Der Überdruss am eigenen Erlöser-Status ist der rote Faden durch das filmische Labyrinth von „I’m Not There“. Er führt über biografische Sprünge und inszenatorische Klippen hinweg von einer Figur zur anderen, von Jack Rollins zu Cate Blanchetts elektrifiziertem Superstar, der mit der Maschinenpistole symbolisch auf das entsetzte Folk-Publikum anlegt und zur Strafe dafür von einem snobistischen BBC-Reporter mit Fragen zur gesellschaftlichen Verpflichtung des Künstlergenies verfolgt wird. Nicht viel besser ergeht es dem verheirateten Schauspieler Robbie, der sich als neuer James Dean gefeiert sieht und viel lieber seine Ehe retten würde. Den weitesten Weg hat Bob Dylan in der Figur des gealterten Billy the Kid zurückgelegt: Richard Gere reitet durch einen wilden Westen, der Sam Peckinpah mit Federico Fellini kreuzt, um am Ende auf einen fahrenden Zug aufzuspringen und den erzählerischen Kreis zu schließen.

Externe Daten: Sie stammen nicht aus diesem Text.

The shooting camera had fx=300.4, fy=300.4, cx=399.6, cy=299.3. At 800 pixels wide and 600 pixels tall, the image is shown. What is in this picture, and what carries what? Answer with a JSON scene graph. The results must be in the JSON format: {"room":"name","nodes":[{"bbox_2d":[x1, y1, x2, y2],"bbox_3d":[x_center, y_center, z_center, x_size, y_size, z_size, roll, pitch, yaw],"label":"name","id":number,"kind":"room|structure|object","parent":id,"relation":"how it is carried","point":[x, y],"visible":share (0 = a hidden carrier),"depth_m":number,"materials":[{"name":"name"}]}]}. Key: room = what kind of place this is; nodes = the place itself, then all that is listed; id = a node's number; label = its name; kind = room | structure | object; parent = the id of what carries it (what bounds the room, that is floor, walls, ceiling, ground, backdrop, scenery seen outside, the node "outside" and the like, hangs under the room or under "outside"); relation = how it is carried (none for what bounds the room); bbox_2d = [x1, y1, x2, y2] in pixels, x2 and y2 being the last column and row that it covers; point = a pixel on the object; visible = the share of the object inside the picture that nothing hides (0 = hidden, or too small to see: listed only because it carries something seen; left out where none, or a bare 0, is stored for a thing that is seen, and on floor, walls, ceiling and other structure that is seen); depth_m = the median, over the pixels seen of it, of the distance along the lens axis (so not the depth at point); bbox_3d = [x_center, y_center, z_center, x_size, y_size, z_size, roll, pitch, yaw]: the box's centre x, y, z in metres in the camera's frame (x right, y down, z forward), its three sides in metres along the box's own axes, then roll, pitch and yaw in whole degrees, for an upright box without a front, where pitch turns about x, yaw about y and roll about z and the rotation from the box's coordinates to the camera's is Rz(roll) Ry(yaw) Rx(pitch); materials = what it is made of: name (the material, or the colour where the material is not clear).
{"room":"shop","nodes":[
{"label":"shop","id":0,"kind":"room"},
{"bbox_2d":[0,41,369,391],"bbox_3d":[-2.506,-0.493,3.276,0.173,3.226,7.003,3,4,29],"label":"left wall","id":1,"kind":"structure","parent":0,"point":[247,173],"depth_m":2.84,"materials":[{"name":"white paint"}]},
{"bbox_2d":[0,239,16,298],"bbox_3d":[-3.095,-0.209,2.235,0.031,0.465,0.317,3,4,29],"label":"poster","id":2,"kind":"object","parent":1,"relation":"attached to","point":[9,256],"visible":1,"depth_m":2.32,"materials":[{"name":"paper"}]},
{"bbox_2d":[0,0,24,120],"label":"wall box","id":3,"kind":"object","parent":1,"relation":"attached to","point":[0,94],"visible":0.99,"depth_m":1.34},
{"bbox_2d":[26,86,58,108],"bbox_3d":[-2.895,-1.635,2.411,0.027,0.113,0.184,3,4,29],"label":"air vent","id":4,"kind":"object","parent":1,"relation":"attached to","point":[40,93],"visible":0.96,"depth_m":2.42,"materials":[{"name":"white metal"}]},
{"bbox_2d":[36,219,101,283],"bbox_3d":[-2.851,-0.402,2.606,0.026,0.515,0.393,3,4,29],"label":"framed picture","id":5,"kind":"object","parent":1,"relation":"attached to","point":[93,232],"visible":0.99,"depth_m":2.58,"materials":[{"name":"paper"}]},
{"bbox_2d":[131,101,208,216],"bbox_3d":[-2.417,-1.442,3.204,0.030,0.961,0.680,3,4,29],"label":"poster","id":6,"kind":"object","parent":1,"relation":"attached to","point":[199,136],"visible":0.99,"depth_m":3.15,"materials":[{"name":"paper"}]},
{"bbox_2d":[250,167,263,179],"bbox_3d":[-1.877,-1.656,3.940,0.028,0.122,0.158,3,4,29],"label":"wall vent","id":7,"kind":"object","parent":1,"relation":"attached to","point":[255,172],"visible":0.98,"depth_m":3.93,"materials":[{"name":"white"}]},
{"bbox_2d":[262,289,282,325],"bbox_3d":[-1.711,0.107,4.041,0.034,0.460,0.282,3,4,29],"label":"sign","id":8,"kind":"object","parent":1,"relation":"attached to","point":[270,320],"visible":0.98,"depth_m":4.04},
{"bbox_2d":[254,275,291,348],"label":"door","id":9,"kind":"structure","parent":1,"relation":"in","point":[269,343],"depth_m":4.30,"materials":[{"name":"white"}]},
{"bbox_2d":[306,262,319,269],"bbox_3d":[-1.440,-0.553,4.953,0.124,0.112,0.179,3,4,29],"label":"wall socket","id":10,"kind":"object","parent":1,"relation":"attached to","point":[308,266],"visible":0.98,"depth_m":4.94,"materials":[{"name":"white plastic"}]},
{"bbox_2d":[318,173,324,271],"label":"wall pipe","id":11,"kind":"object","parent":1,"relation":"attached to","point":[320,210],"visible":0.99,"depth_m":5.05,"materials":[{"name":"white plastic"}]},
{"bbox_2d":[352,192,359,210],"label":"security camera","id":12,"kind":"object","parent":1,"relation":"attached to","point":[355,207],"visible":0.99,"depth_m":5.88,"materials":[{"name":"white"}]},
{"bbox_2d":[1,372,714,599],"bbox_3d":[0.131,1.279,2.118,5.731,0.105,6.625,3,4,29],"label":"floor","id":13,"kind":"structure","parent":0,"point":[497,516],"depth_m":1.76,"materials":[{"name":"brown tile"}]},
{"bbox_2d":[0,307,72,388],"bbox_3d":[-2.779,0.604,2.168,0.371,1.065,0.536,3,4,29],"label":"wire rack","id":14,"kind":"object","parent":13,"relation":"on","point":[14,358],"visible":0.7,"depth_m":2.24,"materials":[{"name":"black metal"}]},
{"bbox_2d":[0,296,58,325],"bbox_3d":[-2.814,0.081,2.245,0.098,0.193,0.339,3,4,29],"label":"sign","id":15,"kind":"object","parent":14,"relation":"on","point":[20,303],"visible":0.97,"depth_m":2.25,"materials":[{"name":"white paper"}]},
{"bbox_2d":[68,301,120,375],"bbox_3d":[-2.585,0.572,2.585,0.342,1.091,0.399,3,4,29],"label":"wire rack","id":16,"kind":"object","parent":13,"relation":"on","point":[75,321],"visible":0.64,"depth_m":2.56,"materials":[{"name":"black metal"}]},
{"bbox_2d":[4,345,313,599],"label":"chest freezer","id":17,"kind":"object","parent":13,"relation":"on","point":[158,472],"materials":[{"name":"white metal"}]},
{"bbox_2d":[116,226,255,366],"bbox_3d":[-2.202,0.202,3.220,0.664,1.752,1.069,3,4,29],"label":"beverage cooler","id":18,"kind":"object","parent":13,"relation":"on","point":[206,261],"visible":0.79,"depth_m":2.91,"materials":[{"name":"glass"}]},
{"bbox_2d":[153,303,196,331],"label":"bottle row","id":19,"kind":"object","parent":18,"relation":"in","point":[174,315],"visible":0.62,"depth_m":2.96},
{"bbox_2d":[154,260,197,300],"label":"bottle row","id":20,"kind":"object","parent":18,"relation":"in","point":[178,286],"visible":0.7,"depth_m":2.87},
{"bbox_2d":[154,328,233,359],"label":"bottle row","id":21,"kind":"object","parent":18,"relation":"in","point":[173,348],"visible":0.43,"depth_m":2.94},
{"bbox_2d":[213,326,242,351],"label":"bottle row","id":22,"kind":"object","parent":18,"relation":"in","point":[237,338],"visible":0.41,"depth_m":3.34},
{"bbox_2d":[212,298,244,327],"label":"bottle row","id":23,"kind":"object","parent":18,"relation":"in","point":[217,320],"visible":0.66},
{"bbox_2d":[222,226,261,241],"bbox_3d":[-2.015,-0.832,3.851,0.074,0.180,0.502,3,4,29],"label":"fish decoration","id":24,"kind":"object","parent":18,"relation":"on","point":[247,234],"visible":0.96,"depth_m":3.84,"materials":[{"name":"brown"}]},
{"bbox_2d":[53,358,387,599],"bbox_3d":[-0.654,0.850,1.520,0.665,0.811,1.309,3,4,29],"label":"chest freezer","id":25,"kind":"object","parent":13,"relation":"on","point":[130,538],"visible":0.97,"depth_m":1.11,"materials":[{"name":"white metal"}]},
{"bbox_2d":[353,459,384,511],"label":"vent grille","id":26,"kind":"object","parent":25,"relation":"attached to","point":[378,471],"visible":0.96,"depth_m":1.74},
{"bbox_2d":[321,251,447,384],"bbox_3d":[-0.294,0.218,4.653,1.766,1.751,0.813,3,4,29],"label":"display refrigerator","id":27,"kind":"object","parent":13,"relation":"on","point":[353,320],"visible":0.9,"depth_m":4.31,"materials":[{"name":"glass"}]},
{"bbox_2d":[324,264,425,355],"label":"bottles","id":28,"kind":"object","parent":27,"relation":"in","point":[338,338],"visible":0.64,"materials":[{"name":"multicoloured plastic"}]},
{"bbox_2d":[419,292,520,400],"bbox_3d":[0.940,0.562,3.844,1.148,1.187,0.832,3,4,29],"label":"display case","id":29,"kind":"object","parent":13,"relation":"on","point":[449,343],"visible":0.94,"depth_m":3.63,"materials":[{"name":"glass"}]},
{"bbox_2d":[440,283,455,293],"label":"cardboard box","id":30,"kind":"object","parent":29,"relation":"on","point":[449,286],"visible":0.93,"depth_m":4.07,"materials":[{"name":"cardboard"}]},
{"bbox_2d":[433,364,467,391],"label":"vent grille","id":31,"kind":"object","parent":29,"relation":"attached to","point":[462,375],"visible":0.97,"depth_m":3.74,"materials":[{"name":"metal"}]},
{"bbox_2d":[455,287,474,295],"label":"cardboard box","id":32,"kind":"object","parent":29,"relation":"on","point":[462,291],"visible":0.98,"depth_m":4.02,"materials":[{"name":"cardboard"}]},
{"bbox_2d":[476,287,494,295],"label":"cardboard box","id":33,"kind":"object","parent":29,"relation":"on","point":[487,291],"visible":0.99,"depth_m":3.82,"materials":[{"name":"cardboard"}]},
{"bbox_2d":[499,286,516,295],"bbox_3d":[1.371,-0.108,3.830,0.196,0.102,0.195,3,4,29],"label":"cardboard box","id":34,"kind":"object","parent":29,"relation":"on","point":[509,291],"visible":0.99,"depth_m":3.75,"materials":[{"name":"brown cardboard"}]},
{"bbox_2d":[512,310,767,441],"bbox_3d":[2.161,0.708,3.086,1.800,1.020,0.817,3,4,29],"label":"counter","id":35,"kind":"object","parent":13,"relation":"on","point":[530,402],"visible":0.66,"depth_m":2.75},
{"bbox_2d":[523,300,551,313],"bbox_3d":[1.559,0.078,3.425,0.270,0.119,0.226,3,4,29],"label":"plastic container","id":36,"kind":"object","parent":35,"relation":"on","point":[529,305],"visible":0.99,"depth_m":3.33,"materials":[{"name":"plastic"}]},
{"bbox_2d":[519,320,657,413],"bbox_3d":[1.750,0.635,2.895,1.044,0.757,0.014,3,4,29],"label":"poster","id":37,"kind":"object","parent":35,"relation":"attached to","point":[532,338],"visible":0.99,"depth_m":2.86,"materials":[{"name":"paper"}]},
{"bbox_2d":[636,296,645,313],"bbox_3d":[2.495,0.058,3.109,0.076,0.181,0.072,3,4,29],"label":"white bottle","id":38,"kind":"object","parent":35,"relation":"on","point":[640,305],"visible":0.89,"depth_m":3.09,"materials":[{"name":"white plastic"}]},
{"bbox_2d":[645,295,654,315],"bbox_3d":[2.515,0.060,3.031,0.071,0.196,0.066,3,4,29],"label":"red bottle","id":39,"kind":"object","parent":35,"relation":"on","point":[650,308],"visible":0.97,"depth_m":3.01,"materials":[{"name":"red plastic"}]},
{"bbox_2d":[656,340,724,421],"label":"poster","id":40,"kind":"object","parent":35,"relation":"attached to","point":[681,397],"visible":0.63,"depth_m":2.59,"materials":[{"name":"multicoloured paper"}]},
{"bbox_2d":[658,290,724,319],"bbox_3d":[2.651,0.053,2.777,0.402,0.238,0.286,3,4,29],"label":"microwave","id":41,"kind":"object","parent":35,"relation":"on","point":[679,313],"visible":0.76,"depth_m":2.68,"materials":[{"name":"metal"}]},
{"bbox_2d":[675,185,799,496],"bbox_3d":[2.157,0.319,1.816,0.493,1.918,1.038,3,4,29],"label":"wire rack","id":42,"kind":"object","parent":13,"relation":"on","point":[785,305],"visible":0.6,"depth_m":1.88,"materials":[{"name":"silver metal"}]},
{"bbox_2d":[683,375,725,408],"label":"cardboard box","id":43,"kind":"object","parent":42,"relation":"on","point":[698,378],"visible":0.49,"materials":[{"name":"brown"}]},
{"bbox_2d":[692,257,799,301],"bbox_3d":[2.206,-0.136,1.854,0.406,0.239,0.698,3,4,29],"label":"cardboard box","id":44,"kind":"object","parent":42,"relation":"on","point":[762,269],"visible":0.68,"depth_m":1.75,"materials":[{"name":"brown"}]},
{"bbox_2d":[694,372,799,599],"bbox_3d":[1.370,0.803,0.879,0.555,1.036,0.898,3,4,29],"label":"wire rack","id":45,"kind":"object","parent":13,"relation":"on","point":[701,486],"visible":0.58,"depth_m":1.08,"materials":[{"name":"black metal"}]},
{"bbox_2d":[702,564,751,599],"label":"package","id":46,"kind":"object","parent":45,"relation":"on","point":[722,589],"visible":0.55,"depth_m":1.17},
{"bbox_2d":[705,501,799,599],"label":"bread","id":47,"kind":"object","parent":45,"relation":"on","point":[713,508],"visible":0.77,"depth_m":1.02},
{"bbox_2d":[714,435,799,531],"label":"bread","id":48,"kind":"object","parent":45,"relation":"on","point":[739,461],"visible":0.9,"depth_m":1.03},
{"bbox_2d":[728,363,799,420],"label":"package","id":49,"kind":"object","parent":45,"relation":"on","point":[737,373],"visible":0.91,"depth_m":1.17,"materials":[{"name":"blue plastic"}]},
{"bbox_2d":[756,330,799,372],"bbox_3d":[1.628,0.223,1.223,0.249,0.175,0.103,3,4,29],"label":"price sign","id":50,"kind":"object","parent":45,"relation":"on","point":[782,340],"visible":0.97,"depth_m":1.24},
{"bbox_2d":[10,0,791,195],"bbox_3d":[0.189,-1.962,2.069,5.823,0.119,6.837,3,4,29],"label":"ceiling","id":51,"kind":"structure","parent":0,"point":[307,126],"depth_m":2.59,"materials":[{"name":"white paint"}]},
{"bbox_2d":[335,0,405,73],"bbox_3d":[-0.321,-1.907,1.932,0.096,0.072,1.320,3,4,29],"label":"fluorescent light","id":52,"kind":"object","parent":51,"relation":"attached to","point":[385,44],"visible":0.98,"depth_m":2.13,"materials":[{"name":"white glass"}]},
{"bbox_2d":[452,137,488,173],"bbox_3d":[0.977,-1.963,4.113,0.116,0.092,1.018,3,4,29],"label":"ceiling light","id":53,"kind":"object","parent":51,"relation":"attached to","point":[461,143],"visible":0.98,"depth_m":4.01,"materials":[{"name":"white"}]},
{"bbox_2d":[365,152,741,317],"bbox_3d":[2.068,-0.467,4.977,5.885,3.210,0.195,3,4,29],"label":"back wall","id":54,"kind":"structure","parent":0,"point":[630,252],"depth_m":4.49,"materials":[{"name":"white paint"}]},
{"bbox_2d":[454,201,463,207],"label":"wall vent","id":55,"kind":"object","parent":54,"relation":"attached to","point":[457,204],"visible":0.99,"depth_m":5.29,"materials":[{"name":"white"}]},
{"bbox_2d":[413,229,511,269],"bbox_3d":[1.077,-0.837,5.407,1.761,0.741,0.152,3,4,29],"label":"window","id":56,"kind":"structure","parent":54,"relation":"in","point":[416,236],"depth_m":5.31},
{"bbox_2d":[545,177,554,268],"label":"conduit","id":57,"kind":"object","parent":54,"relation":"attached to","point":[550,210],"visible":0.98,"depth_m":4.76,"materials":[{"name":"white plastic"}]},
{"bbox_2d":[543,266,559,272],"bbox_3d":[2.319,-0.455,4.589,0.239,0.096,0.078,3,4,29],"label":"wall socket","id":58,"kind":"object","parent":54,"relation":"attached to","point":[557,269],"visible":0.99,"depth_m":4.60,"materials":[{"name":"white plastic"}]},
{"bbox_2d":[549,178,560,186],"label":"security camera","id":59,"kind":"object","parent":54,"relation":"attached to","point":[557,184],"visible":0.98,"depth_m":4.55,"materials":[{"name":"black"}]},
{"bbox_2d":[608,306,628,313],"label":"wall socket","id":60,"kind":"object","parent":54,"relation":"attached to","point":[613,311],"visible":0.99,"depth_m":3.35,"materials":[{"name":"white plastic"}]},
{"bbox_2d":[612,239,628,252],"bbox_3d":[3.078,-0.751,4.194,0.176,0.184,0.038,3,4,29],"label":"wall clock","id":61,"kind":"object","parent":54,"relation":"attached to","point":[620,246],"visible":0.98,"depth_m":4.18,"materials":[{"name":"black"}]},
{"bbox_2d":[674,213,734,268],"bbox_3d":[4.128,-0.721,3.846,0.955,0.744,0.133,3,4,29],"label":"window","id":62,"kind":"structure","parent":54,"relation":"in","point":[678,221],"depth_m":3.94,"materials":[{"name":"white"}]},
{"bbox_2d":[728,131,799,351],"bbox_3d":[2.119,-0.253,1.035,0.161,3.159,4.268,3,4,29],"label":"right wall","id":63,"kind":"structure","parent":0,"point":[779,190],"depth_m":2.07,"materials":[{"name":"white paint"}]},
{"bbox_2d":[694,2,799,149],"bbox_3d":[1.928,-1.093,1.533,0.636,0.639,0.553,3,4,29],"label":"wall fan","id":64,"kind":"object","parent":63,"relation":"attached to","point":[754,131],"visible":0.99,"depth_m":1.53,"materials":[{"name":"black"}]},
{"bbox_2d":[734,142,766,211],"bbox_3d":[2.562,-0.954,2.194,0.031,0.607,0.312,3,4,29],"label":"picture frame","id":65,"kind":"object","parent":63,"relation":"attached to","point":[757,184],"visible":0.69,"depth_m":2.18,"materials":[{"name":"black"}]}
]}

Der Filmtitel lässt sich auch als Warnung verstehen: Wer den künstlerischen Weg Bob Dylans nicht in- und auswendig kennt, wird sich in dieser Phantasmagorie nur schwer zurechtfinden. „I’m Not There“ steckt voller Anspielungen für Eingeweihte, die sich nahtlos in die wissenschaftlich betriebene Dylanologie der letzten Jahre einfügen. Ganz im Gegensatz zu dieser subtilen Webkunst steht freilich Todd Haynes’ schreiende Plakatierung seiner filmischen Botschaft: „Ich bin ein Anderer“, sagt der sechste Dylan und schlägt den Bogen zum poète maudit Arthur Rimbaud. Im Grunde haben auch die übrigen Stellvertreter eine genau definierte Funktion: Da sind der junge Dylan, der klassische Protestsänger, der Ausreißer, der private Ehemann und der müde Held, der sich von der großen Musikbühne zurückzieht. Die biografische Ordnung seines Films hat Haynes mit avantgardistischer Entschiedenheit in den Häcksler gesteckt und die Puzzleteile anschließend schön schräg wieder zusammengesetzt. Beim ersten Sehen kann man deshalb durchaus den Eindruck gewinnen, es mit einem leblosen Konzeptfilm zu tun zu haben, doch setzen sich mit der Zeit immer mehr einzelne Szenen im Gedächtnis fest: Julianne Moores Auftritt als fiktive Joan Baez etwa, die eine inszenierte Dokumentation über Jack Rollins erhellt, oder Charlotte Gainsbourg, die als alleingelassene Ehefrau beinahe das Ende des Vietnam-Kriegs im Fernsehen verpasst. Überhaupt ist das Schauspieler-Ensemble die beste Maskerade, die man sich in diesem Fall nur wünschen kann – das Pirandello-Sextett sticht sogar den mit Cover-Versionen gespickten Soundtrack aus. Cate Blanchett stürzt sich mit wildem Haar in eine formidable Dylan-Travestie, während die männlichen Darsteller ohnehin vom mürrischen Schlag sind und es sich leisten können, ihren Text mehr oder weniger nur aufzusagen. So erscheint das Kino als vertracktes Versteckspiel – eine Vorstellung, die auch dem Weltflüchtling und Gelegenheits-Schauspieler Bob Dylan gut gefallen könnte.